====== TEXTO FORNECIDO ======

Tenho diversos livros e artigos sobre essa questão e organizei dois congressos sobre Educação e Espiritualidade, no Centro de Convenções Rebouças, através da Associação Brasileira de Pedagogia Espírita, com o apoio da Universidade Santa Cecília de Santos.

Resumindo de início a posição necessária sobre esse espinhoso tema: ou não se fala de jeito nenhum em religião na escola ou se fala de maneira garantidamente plural. A Lei de Diretrizes e Bases da Educação prevê o ensino religioso nas escolas. Mas reza acertadamente a Base Nacional Comum Curricular que: “Cabe ao Ensino Religioso tratar os conhecimentos religiosos a partir de pressupostos éticos e científicos, sem privilégio de nenhuma crença ou convicção. Isso implica abordar esses conhecimentos com base nas diversas culturas e tradições religiosas, sem desconsiderar a existência de filosofias seculares de vida.”

São quase 30 páginas na BNCC que tratam minuciosamente do Ensino Religioso no Ensino Fundamental e tratam de maneira muito plural, muito acertada, muito inclusiva. A religião é vista como um ramo de conhecimento e experiência humana e que deve ser estudada na escola, com critérios históricos, científicos e filosóficos. Ou seja, trata-se de um projeto pedagógico, que precisa ser aplicado por professores preparados e não um espontaneísmo devocional e proselitista de alguma tendência religiosa em particular. É claro que as escolas confessionais particulares têm o direito de ensinar a sua religião específica. Mesmo assim – e nesse campo, muitas católicas costumam ser mais progressistas – é muito recomendável que todas as escolas, sejam assumidamente confessionais ou não, pratiquem as diretrizes da BNCC, porque nenhuma terá apenas alunos de uma determinada religião. E o ensino deve ser inclusivo e respeitoso com todos os sujeitos envolvidos.

Ocorre que a avalanche de fundamentalismo, a que estamos assistindo, envolvendo governos, partidos políticos, multidões no mundo todo, está chegando aos pátios de nossas escolas públicas.

======

**TAREFA 1:**
Transcreva fielmente todas as linhas que vêm logo abaixo deste pedido, sem as imagens.

====== LINHAS A USAR ======

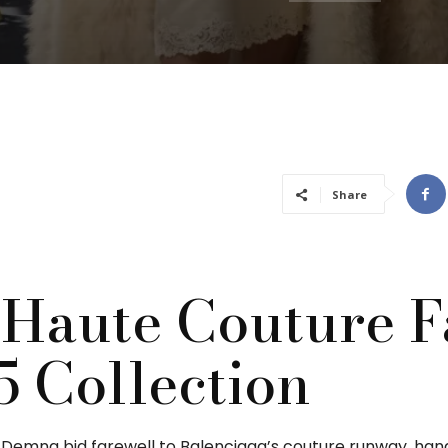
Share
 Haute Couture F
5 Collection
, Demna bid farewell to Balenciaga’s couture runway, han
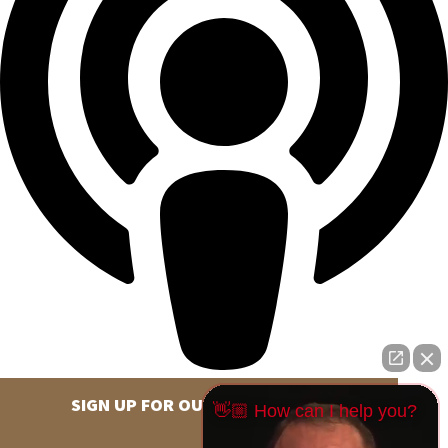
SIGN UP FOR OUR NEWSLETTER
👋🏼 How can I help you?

======

**TAREFA 2:**
No texto sobre ensino religioso, por que se recomenda que todas as escolas, confessionais ou não, sigam as diretrizes da BNCC?

**RESPOSTA ESCRITA 1:**
Share
 Haute Couture F
5 Collection
, Demna bid farewell to Balenciaga’s couture runway, han
SIGN UP FOR OUR NEWSLETTER
👋🏼 How can I help you?

**RESPOSTA ESCRITA 2:**
Porque nenhuma escola terá apenas alunos de uma determinada religião. Além disso, o ensino deve ser inclusivo e respeitoso com todos os sujeitos envolvidos.